As more customers and businesses continue to chat with one another via email, Twitter, and chat programs, preventing any cyberspace misfires is of the utmost importance. And it’s not a simple matter of copyediting. Even emails sent with the very best intentions can get mired in woefully failed attempts at humor or confusing missives that ramble on forever.
And while we all might not be born writers, there is really only one very simple golden rule to follow: Treat your online business relationships in the same way you’d treat your in-person business relationships.
“However personal or isolated an experience typing at a computer might be, remember there’s a person at the other end having a similar experience,” says Daniel Post Senning, great-great grandson of etiquette queen Emily Post. “So much of the inconsiderate behavior we see online comes from people who develop this sense that they’re working in a vacuum. They forget there are other people out there who will be impacted.”
Remember the actual people behind the emails, chats, etc.
Yes, though it is easy to forget, there are people lurking behind those email screens. They might be customers who have purchased your product, subscribed to your services, or on the fence about sinking their money into your business. So when you talk to them, you really have to talk to them as if they were in the room with you. If a new customer is standing in front of you, the chances of delivering a reply dripping in sarcasm is highly unlikely, and it should be equally as unlikely online.

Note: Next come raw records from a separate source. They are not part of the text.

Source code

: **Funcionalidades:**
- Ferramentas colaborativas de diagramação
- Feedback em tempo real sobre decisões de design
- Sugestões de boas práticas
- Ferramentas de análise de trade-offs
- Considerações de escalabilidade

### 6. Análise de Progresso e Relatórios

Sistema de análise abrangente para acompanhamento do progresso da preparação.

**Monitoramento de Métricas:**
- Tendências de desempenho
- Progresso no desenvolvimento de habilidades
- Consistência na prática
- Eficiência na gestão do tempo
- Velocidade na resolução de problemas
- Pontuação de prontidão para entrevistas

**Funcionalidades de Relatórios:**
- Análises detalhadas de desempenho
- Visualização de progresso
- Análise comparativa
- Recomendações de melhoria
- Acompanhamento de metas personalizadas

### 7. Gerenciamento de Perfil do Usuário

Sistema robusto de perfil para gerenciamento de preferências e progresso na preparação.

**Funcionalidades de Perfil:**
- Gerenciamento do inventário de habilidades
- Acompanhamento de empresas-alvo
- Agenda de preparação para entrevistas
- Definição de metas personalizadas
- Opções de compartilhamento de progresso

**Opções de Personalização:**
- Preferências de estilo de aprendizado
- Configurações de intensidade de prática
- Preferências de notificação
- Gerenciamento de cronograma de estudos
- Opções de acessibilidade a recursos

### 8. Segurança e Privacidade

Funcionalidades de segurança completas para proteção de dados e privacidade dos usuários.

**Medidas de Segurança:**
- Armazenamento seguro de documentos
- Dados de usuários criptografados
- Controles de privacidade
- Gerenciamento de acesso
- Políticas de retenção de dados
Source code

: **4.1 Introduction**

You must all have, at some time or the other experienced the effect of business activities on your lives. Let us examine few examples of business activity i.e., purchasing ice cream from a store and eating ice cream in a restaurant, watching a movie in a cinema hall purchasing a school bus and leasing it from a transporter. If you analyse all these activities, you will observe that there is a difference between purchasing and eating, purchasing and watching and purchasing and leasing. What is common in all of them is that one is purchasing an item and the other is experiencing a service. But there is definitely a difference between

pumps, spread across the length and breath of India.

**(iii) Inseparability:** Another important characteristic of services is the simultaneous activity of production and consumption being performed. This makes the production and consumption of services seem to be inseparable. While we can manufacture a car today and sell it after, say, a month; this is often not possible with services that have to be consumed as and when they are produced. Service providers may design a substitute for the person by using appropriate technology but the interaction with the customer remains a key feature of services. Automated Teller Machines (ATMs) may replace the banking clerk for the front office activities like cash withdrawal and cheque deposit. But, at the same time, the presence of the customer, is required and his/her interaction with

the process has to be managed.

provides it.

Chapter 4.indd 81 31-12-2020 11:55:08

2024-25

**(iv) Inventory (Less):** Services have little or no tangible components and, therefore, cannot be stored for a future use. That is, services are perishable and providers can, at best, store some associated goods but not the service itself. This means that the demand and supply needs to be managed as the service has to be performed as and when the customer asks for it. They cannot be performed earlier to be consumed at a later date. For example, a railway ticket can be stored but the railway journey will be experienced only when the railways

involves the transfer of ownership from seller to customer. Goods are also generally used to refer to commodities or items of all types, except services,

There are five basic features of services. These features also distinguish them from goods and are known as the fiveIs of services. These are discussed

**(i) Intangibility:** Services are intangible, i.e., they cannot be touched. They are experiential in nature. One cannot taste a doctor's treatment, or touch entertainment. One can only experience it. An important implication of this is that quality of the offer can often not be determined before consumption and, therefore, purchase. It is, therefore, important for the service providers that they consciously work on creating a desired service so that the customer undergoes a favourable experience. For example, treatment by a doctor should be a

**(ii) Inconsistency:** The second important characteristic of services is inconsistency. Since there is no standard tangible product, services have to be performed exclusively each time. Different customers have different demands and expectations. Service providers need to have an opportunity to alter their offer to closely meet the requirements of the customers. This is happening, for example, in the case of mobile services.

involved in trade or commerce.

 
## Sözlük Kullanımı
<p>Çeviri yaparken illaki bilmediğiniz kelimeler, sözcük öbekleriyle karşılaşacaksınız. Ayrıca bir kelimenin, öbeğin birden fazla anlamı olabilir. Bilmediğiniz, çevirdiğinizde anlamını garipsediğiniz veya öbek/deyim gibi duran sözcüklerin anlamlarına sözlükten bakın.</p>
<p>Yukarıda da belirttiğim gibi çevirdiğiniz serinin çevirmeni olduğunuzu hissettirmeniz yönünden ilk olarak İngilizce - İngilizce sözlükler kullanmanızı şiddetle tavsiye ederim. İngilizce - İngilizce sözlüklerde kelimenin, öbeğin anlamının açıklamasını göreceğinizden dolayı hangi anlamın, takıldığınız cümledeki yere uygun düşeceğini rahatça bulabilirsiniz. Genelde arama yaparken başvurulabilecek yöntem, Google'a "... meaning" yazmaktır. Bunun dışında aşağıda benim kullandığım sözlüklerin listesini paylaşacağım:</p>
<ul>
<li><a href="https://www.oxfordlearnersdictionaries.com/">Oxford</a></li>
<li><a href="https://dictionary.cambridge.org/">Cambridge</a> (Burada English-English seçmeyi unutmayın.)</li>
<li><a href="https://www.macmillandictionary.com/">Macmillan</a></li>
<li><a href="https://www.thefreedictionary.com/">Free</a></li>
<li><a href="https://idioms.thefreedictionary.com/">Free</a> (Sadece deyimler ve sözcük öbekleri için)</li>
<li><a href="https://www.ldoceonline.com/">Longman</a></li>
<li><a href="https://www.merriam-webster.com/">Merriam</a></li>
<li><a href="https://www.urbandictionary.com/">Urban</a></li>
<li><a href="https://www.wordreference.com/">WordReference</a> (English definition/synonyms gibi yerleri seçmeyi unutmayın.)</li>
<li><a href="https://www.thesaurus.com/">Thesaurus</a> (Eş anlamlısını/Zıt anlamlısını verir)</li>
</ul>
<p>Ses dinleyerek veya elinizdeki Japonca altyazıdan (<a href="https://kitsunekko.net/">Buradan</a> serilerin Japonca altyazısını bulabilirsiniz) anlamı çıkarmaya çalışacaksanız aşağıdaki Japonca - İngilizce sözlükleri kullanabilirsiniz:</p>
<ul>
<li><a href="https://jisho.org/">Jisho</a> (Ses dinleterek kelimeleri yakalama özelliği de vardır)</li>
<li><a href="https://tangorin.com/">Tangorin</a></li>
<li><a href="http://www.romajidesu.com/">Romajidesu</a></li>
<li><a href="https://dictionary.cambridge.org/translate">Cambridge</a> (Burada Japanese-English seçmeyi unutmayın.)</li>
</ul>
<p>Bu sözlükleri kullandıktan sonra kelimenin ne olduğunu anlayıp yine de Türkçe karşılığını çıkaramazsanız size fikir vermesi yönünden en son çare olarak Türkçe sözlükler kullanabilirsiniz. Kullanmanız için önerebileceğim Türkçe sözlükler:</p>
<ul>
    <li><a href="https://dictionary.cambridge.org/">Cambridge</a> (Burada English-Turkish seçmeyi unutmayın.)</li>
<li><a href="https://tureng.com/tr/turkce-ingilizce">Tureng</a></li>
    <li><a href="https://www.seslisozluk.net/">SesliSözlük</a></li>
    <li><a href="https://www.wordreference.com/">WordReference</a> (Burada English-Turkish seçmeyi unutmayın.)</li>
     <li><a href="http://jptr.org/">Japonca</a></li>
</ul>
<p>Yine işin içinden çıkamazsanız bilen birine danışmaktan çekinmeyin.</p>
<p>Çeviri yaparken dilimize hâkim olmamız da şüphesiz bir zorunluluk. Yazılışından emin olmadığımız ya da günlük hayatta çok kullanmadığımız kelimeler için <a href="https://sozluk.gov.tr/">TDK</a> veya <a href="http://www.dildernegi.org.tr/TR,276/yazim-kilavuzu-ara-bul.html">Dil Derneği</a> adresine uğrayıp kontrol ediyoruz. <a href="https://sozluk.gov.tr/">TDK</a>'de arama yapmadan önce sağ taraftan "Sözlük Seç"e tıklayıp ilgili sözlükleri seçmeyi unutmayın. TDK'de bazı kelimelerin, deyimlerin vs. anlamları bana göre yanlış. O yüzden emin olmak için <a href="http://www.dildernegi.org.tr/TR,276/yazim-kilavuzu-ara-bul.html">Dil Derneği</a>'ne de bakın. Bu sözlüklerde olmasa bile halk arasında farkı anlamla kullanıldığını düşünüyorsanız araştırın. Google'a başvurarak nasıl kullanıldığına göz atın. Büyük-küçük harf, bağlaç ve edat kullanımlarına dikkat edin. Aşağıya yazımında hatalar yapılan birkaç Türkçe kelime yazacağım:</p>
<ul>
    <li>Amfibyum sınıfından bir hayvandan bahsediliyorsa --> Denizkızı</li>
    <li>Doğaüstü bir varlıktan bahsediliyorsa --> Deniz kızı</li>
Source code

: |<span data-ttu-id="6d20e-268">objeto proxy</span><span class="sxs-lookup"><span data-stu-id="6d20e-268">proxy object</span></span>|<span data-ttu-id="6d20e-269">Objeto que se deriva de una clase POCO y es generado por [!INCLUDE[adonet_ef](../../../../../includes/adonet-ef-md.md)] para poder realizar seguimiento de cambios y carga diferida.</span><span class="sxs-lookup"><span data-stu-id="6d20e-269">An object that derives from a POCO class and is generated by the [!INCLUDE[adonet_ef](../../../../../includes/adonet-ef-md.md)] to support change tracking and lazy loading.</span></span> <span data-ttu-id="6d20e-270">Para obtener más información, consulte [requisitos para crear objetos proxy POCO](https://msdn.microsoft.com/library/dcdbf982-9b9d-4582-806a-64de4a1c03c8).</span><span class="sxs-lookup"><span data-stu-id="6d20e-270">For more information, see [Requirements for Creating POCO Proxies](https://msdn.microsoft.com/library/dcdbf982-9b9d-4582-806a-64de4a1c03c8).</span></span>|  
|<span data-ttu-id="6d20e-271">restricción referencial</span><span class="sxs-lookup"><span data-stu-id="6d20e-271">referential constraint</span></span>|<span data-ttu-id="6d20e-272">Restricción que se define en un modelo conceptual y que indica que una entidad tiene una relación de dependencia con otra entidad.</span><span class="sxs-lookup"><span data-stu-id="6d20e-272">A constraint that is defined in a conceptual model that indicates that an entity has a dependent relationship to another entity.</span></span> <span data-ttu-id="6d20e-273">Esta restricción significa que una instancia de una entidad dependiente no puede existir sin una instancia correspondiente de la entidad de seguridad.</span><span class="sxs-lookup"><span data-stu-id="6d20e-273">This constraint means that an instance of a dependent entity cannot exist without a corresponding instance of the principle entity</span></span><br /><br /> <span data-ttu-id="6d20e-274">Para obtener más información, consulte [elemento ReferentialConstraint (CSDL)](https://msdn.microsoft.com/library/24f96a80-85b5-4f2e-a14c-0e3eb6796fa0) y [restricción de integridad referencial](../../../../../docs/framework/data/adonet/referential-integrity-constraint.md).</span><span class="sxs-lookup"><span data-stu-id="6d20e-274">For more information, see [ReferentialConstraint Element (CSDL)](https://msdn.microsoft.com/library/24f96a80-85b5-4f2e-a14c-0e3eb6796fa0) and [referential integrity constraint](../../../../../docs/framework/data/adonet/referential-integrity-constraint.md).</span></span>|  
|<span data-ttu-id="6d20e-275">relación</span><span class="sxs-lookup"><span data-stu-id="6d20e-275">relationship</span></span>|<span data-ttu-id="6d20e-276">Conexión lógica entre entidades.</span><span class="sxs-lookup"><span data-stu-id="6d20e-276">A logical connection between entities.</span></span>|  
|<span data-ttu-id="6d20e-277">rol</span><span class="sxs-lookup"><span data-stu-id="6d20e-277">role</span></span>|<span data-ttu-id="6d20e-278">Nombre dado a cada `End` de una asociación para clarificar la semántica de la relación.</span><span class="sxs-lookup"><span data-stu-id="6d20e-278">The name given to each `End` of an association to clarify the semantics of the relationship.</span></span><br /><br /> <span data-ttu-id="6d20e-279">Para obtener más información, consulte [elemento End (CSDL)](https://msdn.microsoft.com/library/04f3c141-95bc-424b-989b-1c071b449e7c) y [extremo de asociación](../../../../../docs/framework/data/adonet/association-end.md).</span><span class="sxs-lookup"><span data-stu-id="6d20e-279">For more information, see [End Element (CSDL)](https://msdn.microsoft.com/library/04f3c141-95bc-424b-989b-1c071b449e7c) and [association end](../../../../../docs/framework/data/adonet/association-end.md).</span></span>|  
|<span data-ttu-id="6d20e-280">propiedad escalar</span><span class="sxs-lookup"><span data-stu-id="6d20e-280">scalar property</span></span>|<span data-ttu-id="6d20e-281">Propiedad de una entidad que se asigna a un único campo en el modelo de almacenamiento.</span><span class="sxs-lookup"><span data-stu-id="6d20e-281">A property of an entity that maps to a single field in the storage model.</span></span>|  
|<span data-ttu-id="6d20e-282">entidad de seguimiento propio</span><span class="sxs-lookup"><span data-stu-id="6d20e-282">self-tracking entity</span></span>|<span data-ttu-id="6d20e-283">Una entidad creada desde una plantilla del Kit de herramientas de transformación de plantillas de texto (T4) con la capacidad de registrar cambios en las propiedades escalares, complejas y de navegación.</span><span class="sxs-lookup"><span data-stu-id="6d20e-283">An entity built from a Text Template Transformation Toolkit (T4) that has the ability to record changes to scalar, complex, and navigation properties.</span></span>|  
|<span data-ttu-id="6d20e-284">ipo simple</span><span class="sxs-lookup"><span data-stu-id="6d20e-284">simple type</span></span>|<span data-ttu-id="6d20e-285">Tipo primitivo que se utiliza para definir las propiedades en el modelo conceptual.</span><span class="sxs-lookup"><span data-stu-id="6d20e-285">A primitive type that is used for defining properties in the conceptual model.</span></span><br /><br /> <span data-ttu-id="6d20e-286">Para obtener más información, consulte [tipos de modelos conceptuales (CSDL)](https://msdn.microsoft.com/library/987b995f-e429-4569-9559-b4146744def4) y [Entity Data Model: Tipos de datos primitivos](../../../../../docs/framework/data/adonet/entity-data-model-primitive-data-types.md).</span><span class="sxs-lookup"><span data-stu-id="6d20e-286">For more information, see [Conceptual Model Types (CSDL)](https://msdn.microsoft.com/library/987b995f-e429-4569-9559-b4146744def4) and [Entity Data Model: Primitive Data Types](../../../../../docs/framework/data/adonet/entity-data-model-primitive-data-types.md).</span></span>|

The most common piece of advice Senning gives out is to behave online as if you are on the main street of your hometown. “You want to model the behavior you want to see. And one bad turn doesn’t necessarily deserve or justify another,” he says.
Sweet! So what do we do now?
- In email, stick to the facts. The subtler aspects of communication – emotion, humor, sarcasm – don’t translate as well.
- Take time to proof those emails, engage spell check, and behave like a preposition or grammar Nazi if need be to make the right impression.
- Have a strong company email policy, one that’s detailed enough that customer service reps (or whoever) know what’s expected of them at all times and what to do if they are unsure.
- But the policy should not be so detailed that it’s unenforceable or becomes ridiculous. With a strong policy there is little room for personal opinions or creative license.
- Write complete sentences in a way that suggests you know what you’re talking about and did in fact graduate from grade school.
- Don’t send out emails filled with typos, forget to capitalize your name, and miss other basic grammar rules; it’s bad for the company’s image.
(Above tips courtesy of Judith Kallos, creator of NetManners.com and TheIStudio.com, through which she operates a network of email etiquette sites.)
That’s right, just because you can do something doesn’t mean you should. Even when the psycho commenter won’t relent, under no circumstances should you get drawn into any infantile, email-based pissing contests to prove superiority.
But I’m really funny
OK, so that stuff is kind of obvious, but what about those times when, hey, you’re a funny guy or gal, and you just wanted to make the exchange between you and customer a little fun. Everyone has probably lived through the aftermath of a perfectly innocent email received in the completely wrong way. What people must remember is that cyberspace lacks an important ingredient for communication: non-verbal cues.
“When you get a telephone call you retain tone of voice and inflection, but you lose all of the non verbal cues that come from body language, dress, manner, eye contact,” Senning says. “When you go to email you remove yet another layer of interpretation.”